The Royals Got Better; The Twins Stay The Same

Outside of Hammond Stadium, the biggest news regarding the Twins was the Royals' signing of power-arm reliever Juan Cruz.  This news is significant for reasons twofold: 1) It signifies the disinterest in securing a replacement arm for Boof Bonser of elite caliber in the bullpen (and thereby revealing the front office's confidence is the quality of arms existing) and 2) it makes an AL Central competitor that much better.

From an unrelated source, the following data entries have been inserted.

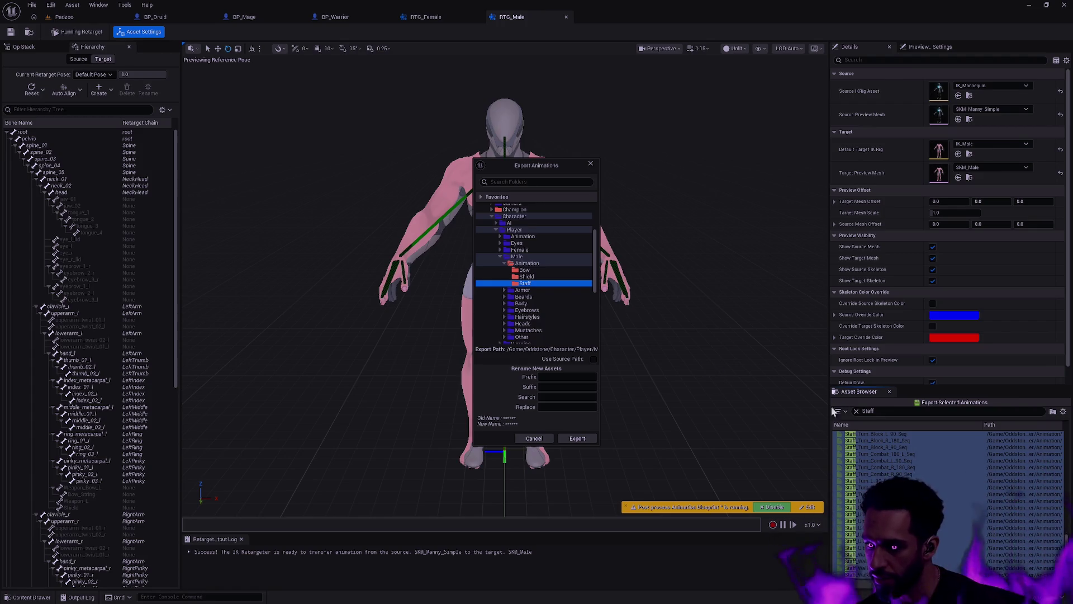
{"action": "left_click", "coordinate": [561, 377]}
{"action": "type", "text": "Male_"}
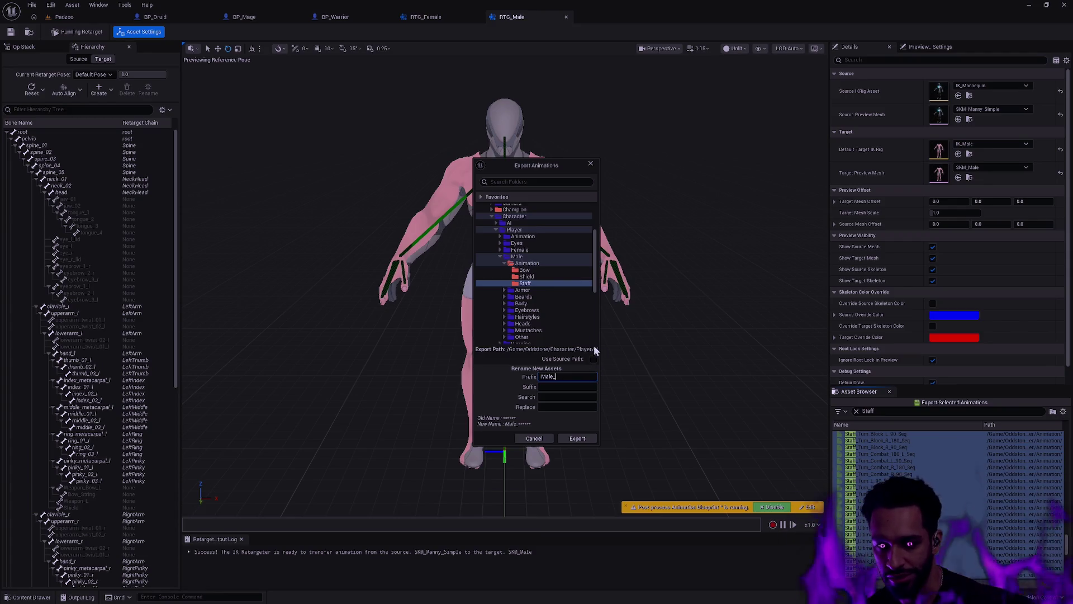
{"action": "left_click_drag", "start_coordinate": [531, 172], "coordinate": [497, 156]}
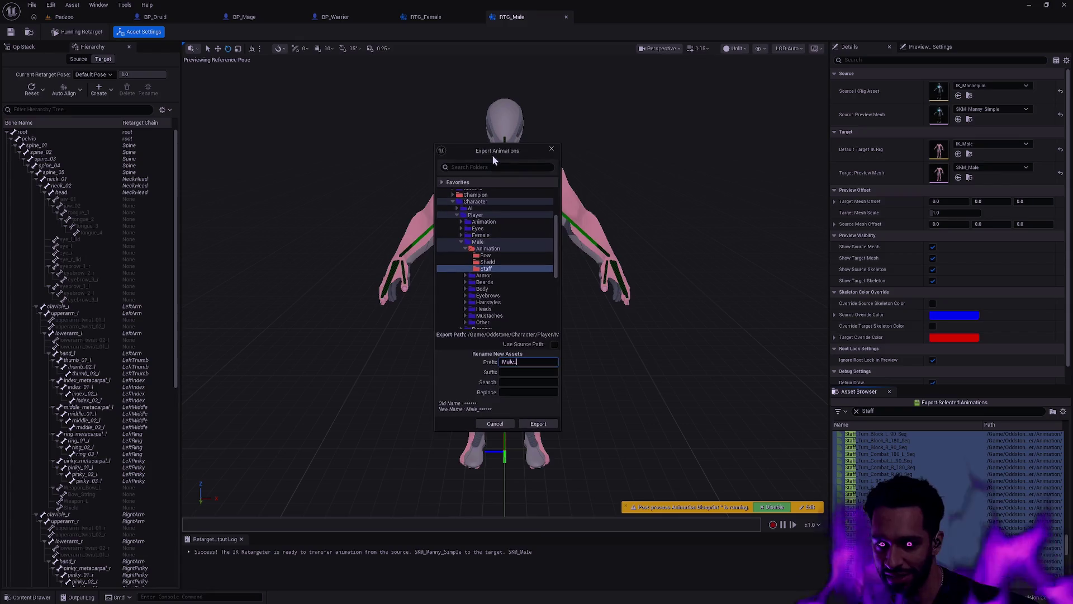
{"action": "left_click", "coordinate": [547, 422]}
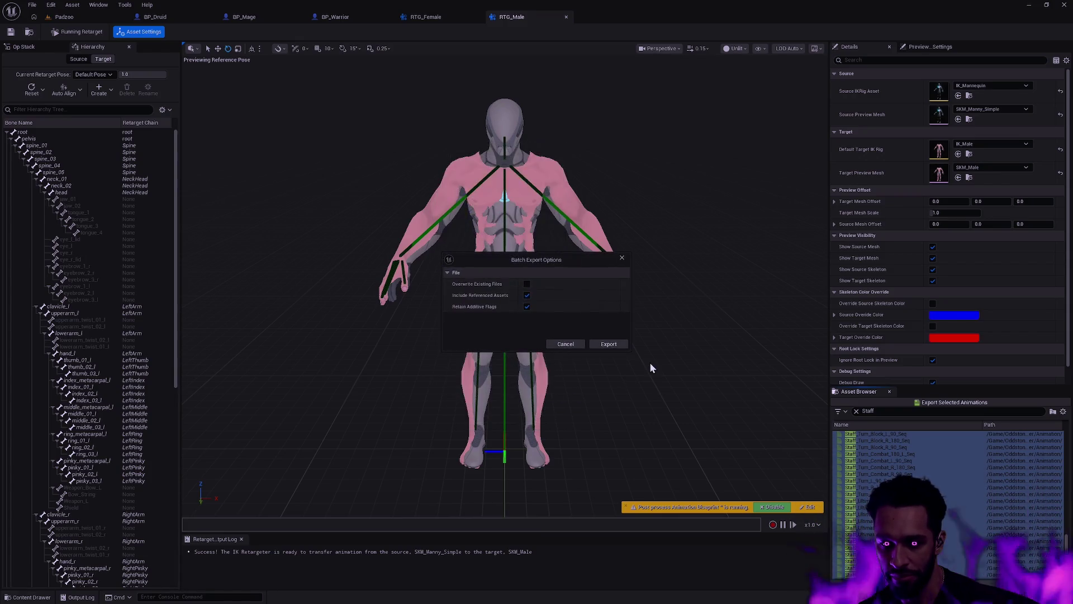
- Confirm the Staff export of 486 Male_Staff sequences, then select the empty Female/Animation folder
{"action": "left_click", "coordinate": [608, 345]}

There is much to like about Cruz: his 12.37 strikeouts per 9 innings was the second-highest in baseball (behind only Tampa's Grant Balfour) and his 66.0% contact rate was the second-lowest in baseball (behind only Phildelphia's Brad Lidge).  He did not even have to bend pitches around the strike zone, even when throwing within the zone, he still led the league with the lowest contact rate (73%).  It would be there and hitters would miss.  Wielding his 94-mph fastball and his 80-mph slider, Cruz just made bats miss, plain and simple.  Like the deserts miss the rain.  But it isn't as if Cruz doesn't come without his warts.  Cruz hits the strike zone as often as tails appears on a coin-flip (just about half) which has caused a large number of free passes to be handed out (5.40 per 9 innings in 2008 to be precise).  And adding baserunners in close-and-late situations is as close to throwing fuel on the fire as one can get. 
It took a two-year commitment of $2.25 M in 2009 and $3.25 M in 2010 ($5.5 million total) and the Royals hold a third-year option for $4 M in 2011 with a $500,000 buyout - if the team should so choose to cut ties- to win Cruz.  Even with all of the ballyhoo surrendering a first-round pick on the Type A free agent Cruz, the Royals only have to forfeit their second round (55th overall) draft choice. The cost necessary to gain Cruz was extremely reasonable and within the Twins' fiscally conservative budget. 
The Royals have confounded baseball analysts all offseason, making those of us that review these sorts of things in-depth wonder "Are they or aren't they competitors?"  After all, the Royals have made curious maneuvers in the past few months: they traded solid bullpen arm in Leo Nunez to the Florida Marlins for power-only first baseman Mike Jacobs when they seemed to have viable in-house candidates in Billy Butler, Kila Ka'aihue and Ryan Shealy; they announced their intentions to reposition outfielder Mark Teahen to second base, a move I likened to doing the same with Michael Cuddyer; they committed $8-million to reliever Kyle Farnsworth who doesn't seem to have the slightest as to where is ball is heading when he released it but he could be fairly certain it was usually headed in the direction of the outfield bleachers (2.24 HR/Game in 2008).  In the business world, they call these transactions "crack-crazy".
Of course, while most of us scoffed at these trades, repositioning and free agent signings, the Royals had quietly moved forward with a quality one-two combination of starters in Gil Meche (14-11, 210 innings, 3.61 FIP) and Zack Greinke (13-10, 202 innings, 3.56 FIP) coupled with the moderately successful Kyle Davies (who in the last month of 2008 went 4-1 with a 2.27 ERA and a 24-to-7 strikeouts-to-walks ratio).  The bullpen has Joakim Soria at the back-end, battling only Joe Nathan for closer supremacy in the Central (that torch will be passed sooner than you think).  These are four pieces of concrete foundation.   Situating hard-throwing Farnsworth and now Juan Cruz to usher the game from the starting rotation to the "Mexecutioner" to close them out has greatly increased the Royals odds of protecting any lead.  In spite of their head-scratching transactions this offseason, the Royals are certifiable contenders in 2009 and the addition of Juan Cruz has just amplified their bid for the Central.